[Stored data entries]
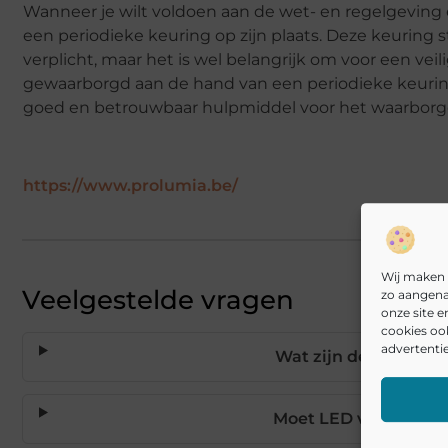
Wanneer je wilt voldoen aan de wet- en regelgeving en
een periodieke keuring op zijn plaats. Deze keuring 
verplicht, maar het is wel belangrijk om voor een v
gewaarborgd aan de hand van een periodieke keuring
goed en betrouwbaar hulpmiddel voor het waarborge
https://www.prolumia.be/
Wij maken 
Veelgestelde vragen
zo aangena
onze site 
cookies oo
advertentie
Wat zijn de gezondhe
Moet LED verlichtin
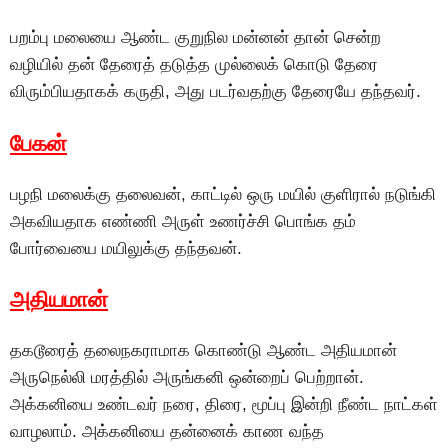
பறம்பு மலையை ஆண்ட குறுநில மன்னன் தான் சென்ற
வழியில் தன் தேரைத் தடுத்த முல்லைக் கொடு தேரை
விரும்பியதாகக் கருதி, அது படர்வதற்கு தேரையே தந்தவர்.
பேகன்
பழநி மலைக்கு தலைவன், காட்டில் ஒரு மயில் குளிரால் நடுங்கி
அகவியதாக எண்ணி அருள் உணர்ச்சி பொங்க தம்
போர்வையை மயிலுக்கு தந்தவன்.
அதியமான்
தகடூரைத் தலைநகராமாக கொண்டு ஆண்ட அதியமான்
அருநெல்லி மரத்தில் அருங்கனி ஒன்றைப் பெற்றான்.
அக்கனியை உண்டவர் நரை, திரை, மூப்பு இன்றி நீண்ட நாட்கள்
வாழலாம். அக்கனியை தன்னைக் காண வந்த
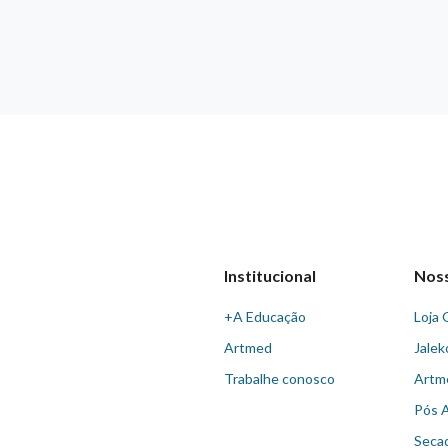
Institucional
Nos
+A Educação
Loja 
Artmed
Jalek
Trabalhe conosco
Artm
Pós 
Seca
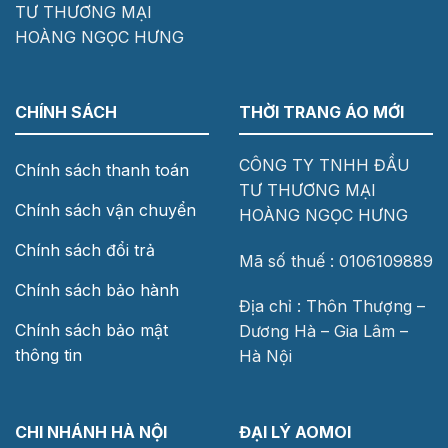
TƯ THƯƠNG MẠI
HOÀNG NGỌC HƯNG
CHÍNH SÁCH
THỜI TRANG ÁO MỚI
CÔNG TY TNHH ĐẦU
Chính sách thanh toán
TƯ THƯƠNG MẠI
Chính sách vận chuyển
HOÀNG NGỌC HƯNG
Chính sách đổi trả
Mã số thuế : 0106109889
Chính sách bảo hành
Địa chỉ : Thôn Thượng –
Chính sách bảo mật
Dương Hà – Gia Lâm –
thông tin
Hà Nội
CHI NHÁNH HÀ NỘI
ĐẠI LÝ AOMOI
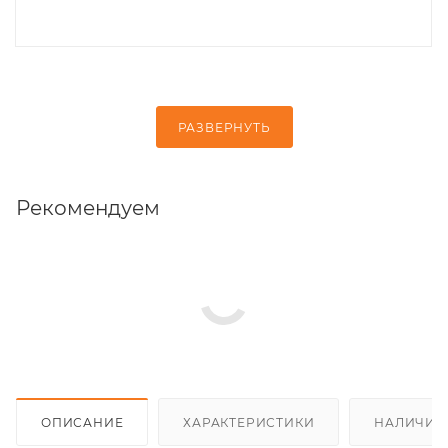
РАЗВЕРНУТЬ
Рекомендуем
ОПИСАНИЕ
ХАРАКТЕРИСТИКИ
НАЛИЧИЕ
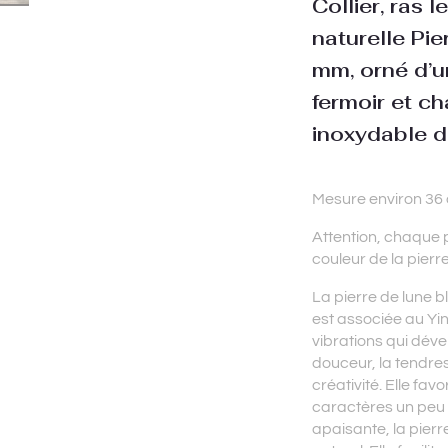
Collier, ras l
naturelle Pi
mm, orné d’u
fermoir et ch
inoxydable 
Mesure environ 36 
Attention, chaque p
couleur de la pierre
La pierre de lune b
est associée au Yin
vibrations qui dévelo
douceur, la tendres
créativité. Elle fav
caractères un peu 
apaisante, la pierr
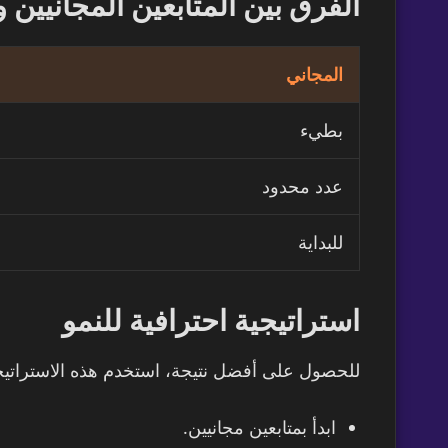
الفرق بين المتابعين المجانيين 
المجاني
بطيء
عدد محدود
للبداية
استراتيجية احترافية للنمو
للحصول على أفضل نتيجة، استخدم هذه الاستراتيج
ابدأ بمتابعين مجانيين.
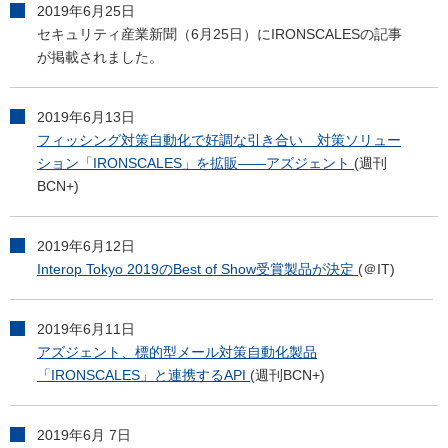
2019年6月25日
セキュリティ産業新聞（6月25日）にIRONSCALESの記事
が掲載されました。
2019年6月13日
フィッシング対策自動化で好調な引き合い 対策ソリュー
ション「IRONSCALES」を拡販――アズジェント
(週刊
BCN+)
2019年6月12日
Interop Tokyo 2019のBest of Show受賞製品が決定
(＠IT)
2019年6月11日
アズジェント、標的型メール対策自動化製品
「IRONSCALES」と連携するAPI
(週刊BCN+)
2019年6月 7日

__ABOUT THIS EXERCISE__
Leave every picture out, and repeat exactly the lines from the one containing "couleur de la pierre" through the last line of the entries, both ends included.

__ANSWER__
couleur de la pierre
La pierre de lune b
est associée au Yin
vibrations qui dévelo
douceur, la tendres
créativité. Elle fav
caractères un peu 
apaisante, la pierr
الفرق بين المتابعين المجانيين 
المجاني
بطيء
عدد محدود
للبداية
استراتيجية احترافية للنمو
للحصول على أفضل نتيجة، استخدم هذه الاستراتيج
ابدأ بمتابعين مجانيين.
2019年6月25日
セキュリティ産業新聞（6月25日）にIRONSCALESの記事
が掲載されました。
2019年6月13日
フィッシング対策自動化で好調な引き合い 対策ソリュー
ション「IRONSCALES」を拡販――アズジェント
(週刊
BCN+)
2019年6月12日
Interop Tokyo 2019のBest of Show受賞製品が決定
(＠IT)
2019年6月11日
アズジェント、標的型メール対策自動化製品
「IRONSCALES」と連携するAPI
(週刊BCN+)
2019年6月 7日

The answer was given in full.